INSTRUCTIONS:
• A. In the post on socket file descriptors, explain why the writer says that even a mistake by the Perl script would not settle the disagreement.
• B. Resume the post on socket file descriptors after its final sentence, keeping the writer's argumentative tone.

SELECTED TEXT:

That this violates your sensibilities is clear, but that seems poor justification for going on and on like this, just ignoring the evidence that contradicts that "the developer has full control over the lifespan of the socket". I agree that it is a bit unexpected and unfortunate that there are libraries of some kind that cause a socket to lose its file descriptor number.
But even if it turns out that it was a mistake on the part of the Perl script, then we just have a demonstration of it not being a trivial matter to find how the script is closing a socket unexpectedly. Debugging can be hard. I hope that isn't a surprise to you.
"In a perfect world" the programmer will have full control over the socket's fd's lifespan and will have no difficulty fixing when their control over the lifespan causes a fd to be closed other than the place where fds that are in the IO::Select object are managed. But we have clear evidence that the world isn't perfect.

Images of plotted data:
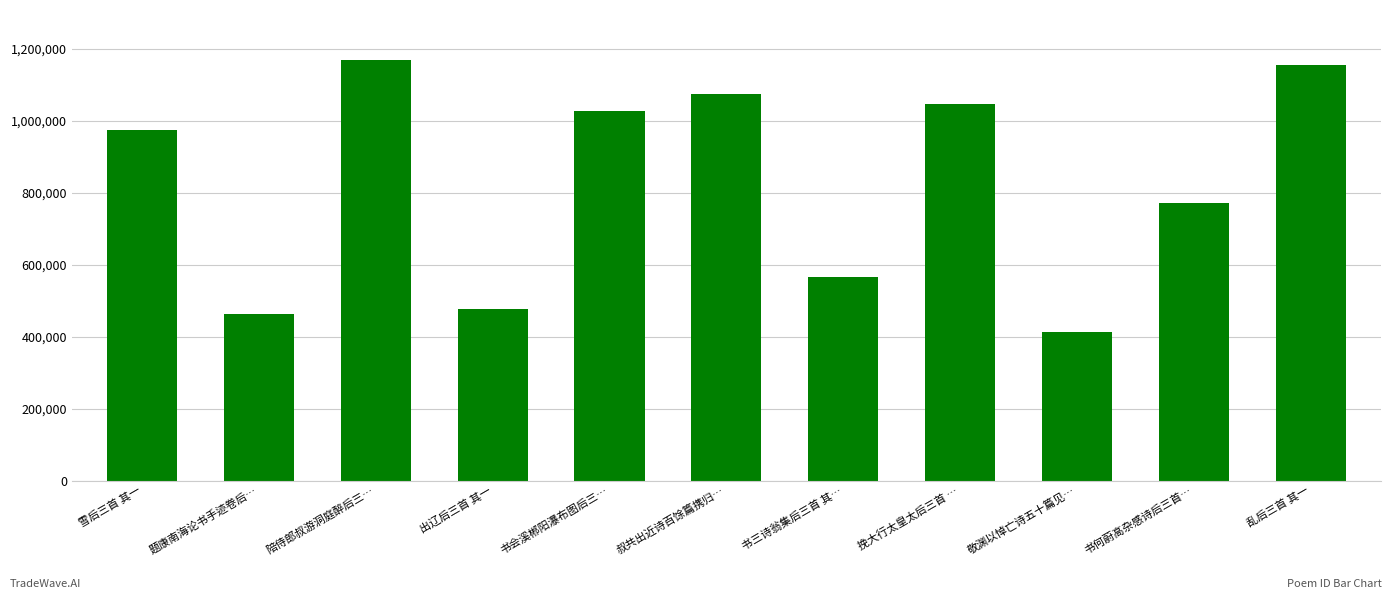

What is the change in value from 书会溪郴阳瀑布图后三… to 挽大行太皇太后三首 …?

+18240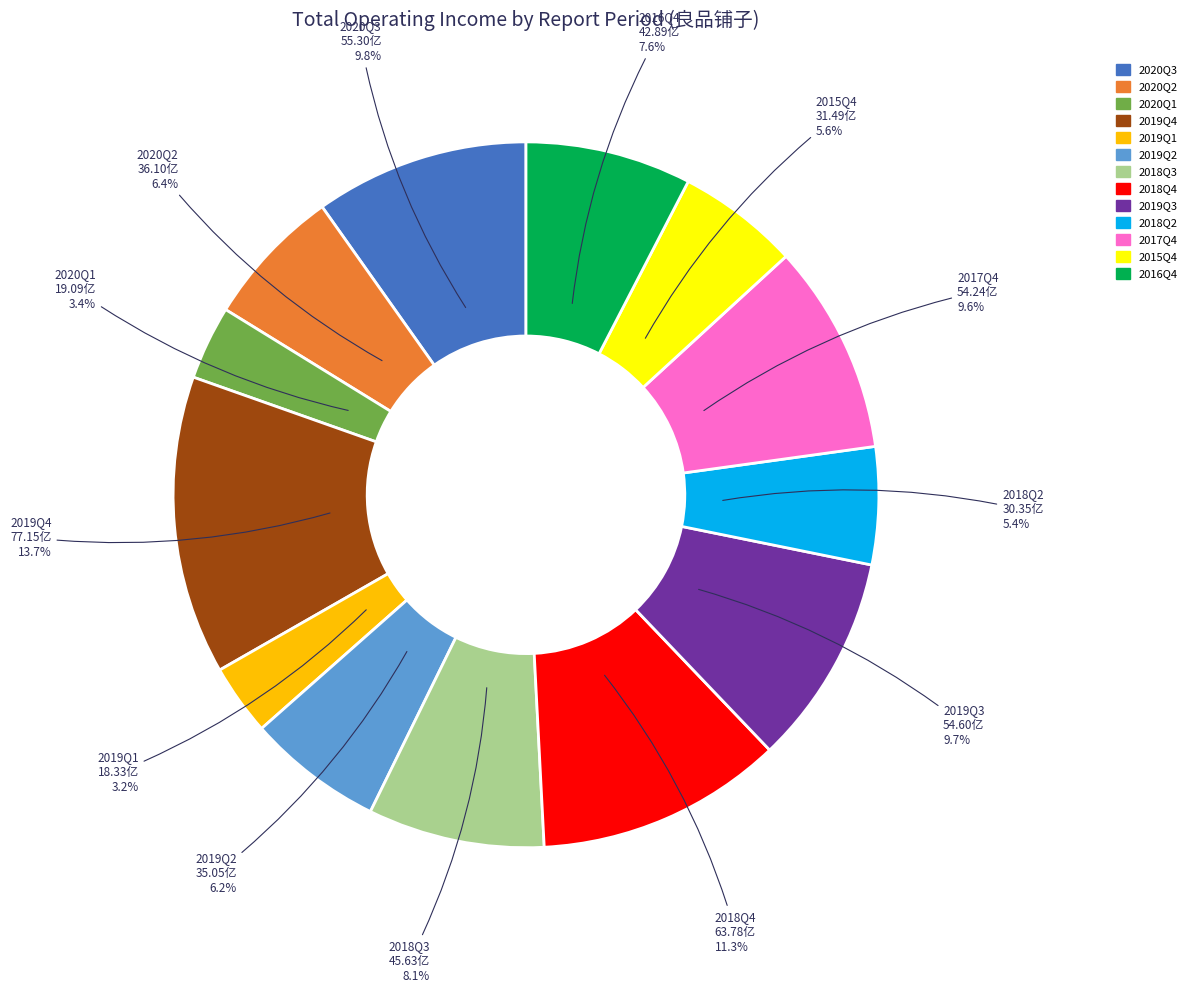

What is the ratio of the value at 2018Q2 to the value at 2018Q3?

0.7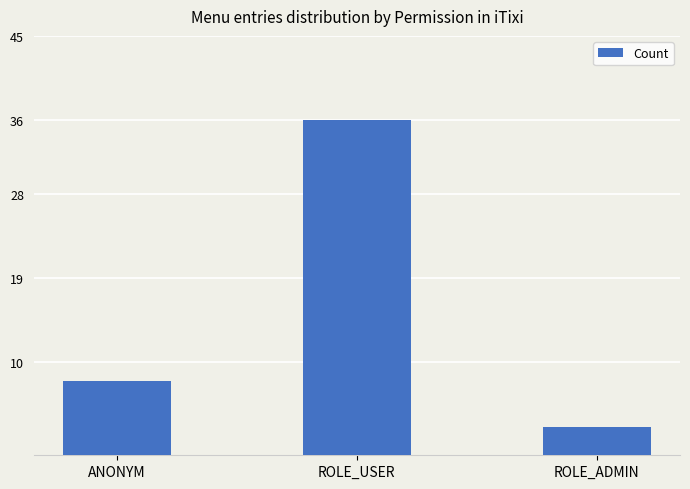

Reading right to left, extract all data points from this chart.

ROLE_ADMIN=3	ROLE_USER=36	ANONYM=8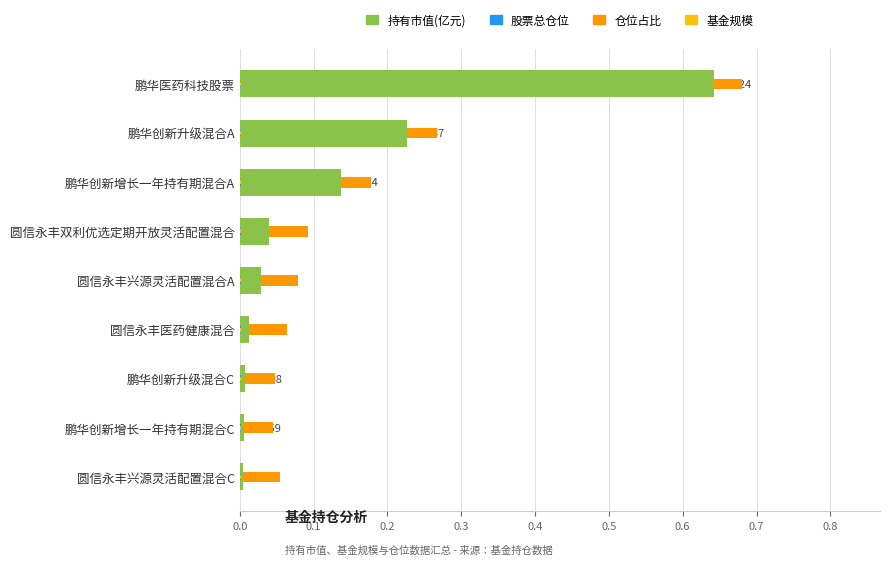

What is the difference between the highest and lowest values at 0.2?

0.1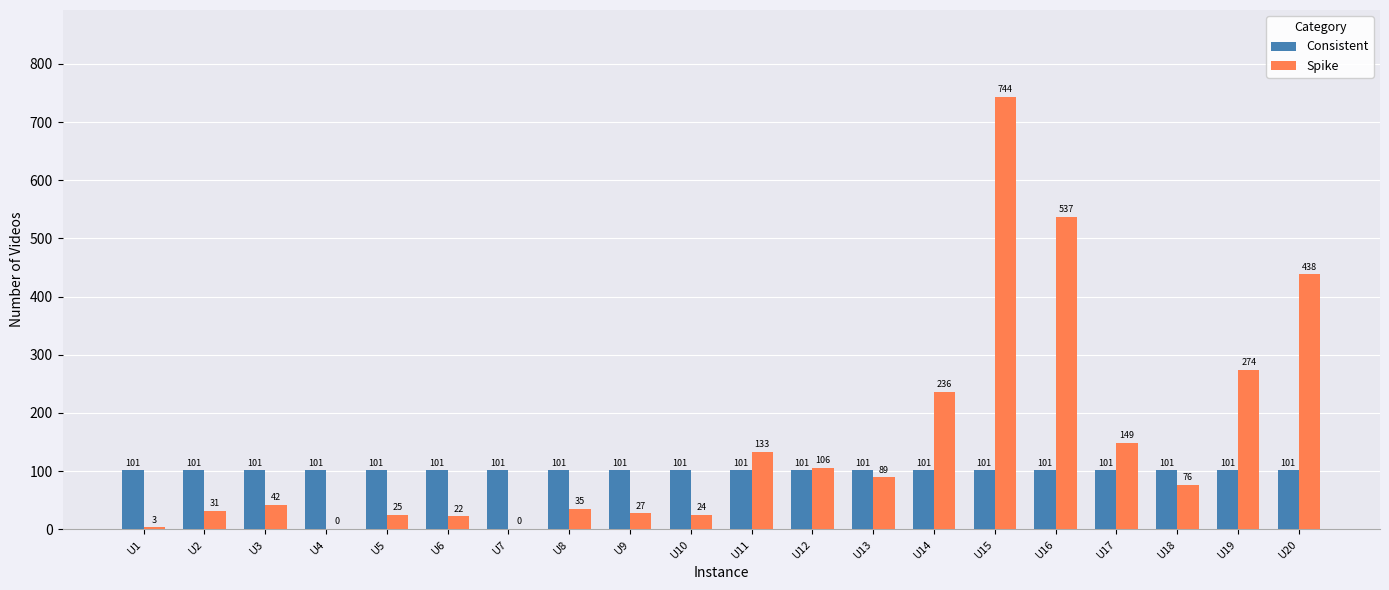

What are all the series names shown in the legend?

Consistent, Spike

ANSWERS TO THE PROBLEMS:
• A. Such a mistake would itself show that finding how the script is unexpectedly closing a socket is not a trivial matter. Debugging can be hard, so the developer's supposed full control over the socket's lifespan does not make the problem easy to fix.

• B.
The way IO::Select behaves in such a situation is terrible. It is trivial to fix it to at least complain when that situation happens. There is no excuse for silently doing stupid stuff in that situation, despite your many attempts to make excuses. It sounds like it isn't particularly hard to make it actually work well in that situation, so that fix should just be applied. This isn't a "just update the documentation" type of bug.
And in a perfect world, bugs in Perl and the kernel and all libraries will be fixed quickly and hardly anybody will be bothered by bugs so software doesn't need to take trivial steps to avoid silently doing stupid stuff when such a bug appears (especially when more than one case of such a bug was already reported in-the-wild).